Another big achievement, according to Wadhwa, of Indian mentors is that they helped break the stereotype that Indians make great engineers but are not capable of becoming managers.
"They decided to forget which part of India they were born in and just to focus on the cause. When the first generation of Indians in Silicon Valley succeeded in shattering the glass ceiling, they decided to help others follow their path. They realised that they had all surmounted the same obstacles. And that they could reduce the barriers to entry for others behind them by sharing their experiences and opening some doors," Wadha argues in this Economic Times article.

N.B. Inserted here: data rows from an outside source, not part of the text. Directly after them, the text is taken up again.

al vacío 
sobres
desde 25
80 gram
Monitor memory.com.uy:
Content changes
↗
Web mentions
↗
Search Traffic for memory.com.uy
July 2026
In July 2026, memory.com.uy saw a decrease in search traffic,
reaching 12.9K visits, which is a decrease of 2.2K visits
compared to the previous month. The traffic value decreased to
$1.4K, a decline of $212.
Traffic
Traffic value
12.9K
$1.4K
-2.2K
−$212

Another research study from St. Gallen University in Switzerland suggests Indian executives are inclined toward participative management and building meaningful relationships with subordinates. "The leadership style traditionally employed in India fostered an emotional bond between superiors and subordinates," the 2004 study said. "The feeling that the company genuinely cares for its employees, provided a strong bond of loyalty that went beyond financial rewards," while researchers at Southern New Hampshire University, which compared Indian managers to U.S. ones, found the South Asians to be more humble.
So in essence by forming their own networks and mentoring each other, Indians helped pave the way for the Pichais and Nadellas, showing America that Indians could indeed be CEOs. Pichai's elevation at Google is just one more confirmation of the rising power of the Indian immigrant in the United States. No doubt, there will soon come a day when the elevation of an Indian to the position of CEO will no longer be worthy of comment or blaring headlines. And that is the day that the Indian immigrant will have truly arrived on the global stage.